# INSTRUCTIONS FOR THE TASK
Please pick out and copy every line of the data below that contains the word "Ciel". Case counts.

# DATA SUPPLIED
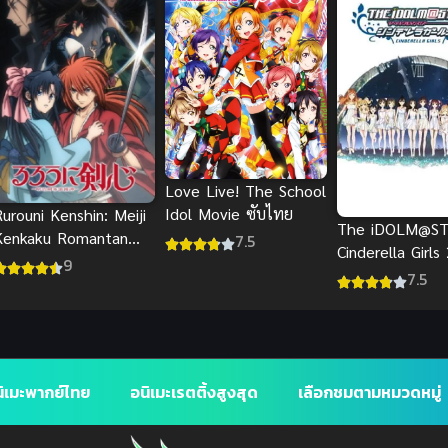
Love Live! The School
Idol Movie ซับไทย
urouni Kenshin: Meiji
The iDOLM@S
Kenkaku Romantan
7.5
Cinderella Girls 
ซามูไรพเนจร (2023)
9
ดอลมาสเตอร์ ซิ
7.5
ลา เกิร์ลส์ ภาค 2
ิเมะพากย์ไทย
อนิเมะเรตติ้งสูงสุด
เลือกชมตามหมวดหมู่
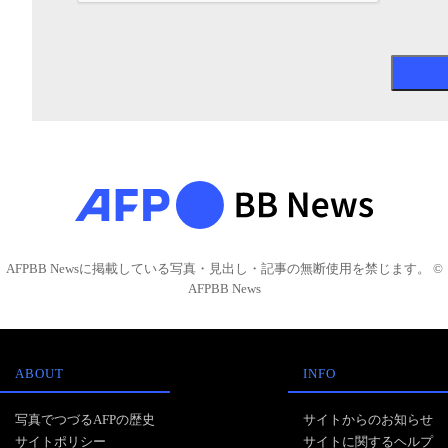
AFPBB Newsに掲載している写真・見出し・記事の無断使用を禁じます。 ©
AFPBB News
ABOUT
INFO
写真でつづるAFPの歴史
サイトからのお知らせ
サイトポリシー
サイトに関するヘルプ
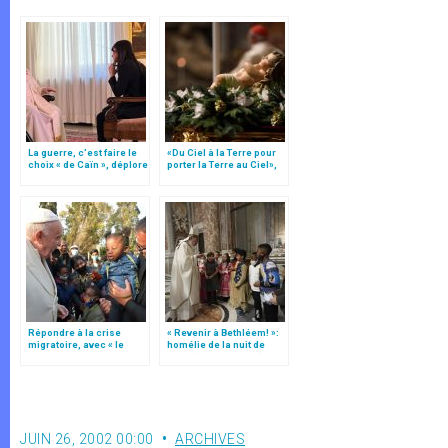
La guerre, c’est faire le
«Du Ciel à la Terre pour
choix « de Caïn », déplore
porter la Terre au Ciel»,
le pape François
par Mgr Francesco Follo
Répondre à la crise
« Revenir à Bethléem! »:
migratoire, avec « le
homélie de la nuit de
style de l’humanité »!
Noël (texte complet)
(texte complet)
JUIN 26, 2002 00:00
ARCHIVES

---

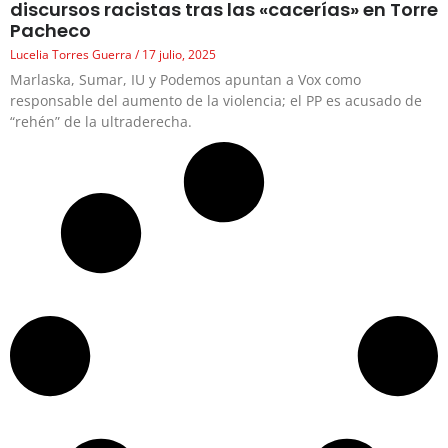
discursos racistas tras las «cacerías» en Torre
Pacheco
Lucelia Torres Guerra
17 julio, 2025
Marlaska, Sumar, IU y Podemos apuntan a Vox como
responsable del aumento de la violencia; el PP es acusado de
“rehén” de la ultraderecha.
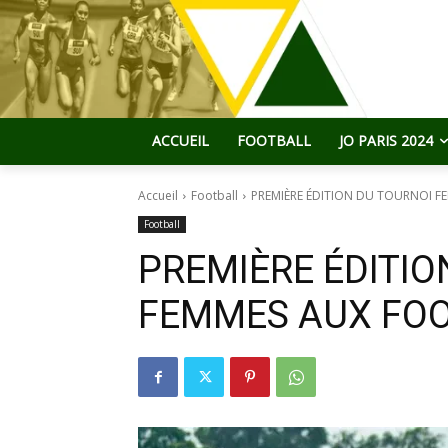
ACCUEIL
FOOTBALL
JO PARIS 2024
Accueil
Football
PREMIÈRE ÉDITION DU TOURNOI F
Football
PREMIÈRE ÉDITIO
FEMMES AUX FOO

# SOLUTION TO THIS EXERCISE
«Du Ciel à la Terre pour
porter la Terre au Ciel»,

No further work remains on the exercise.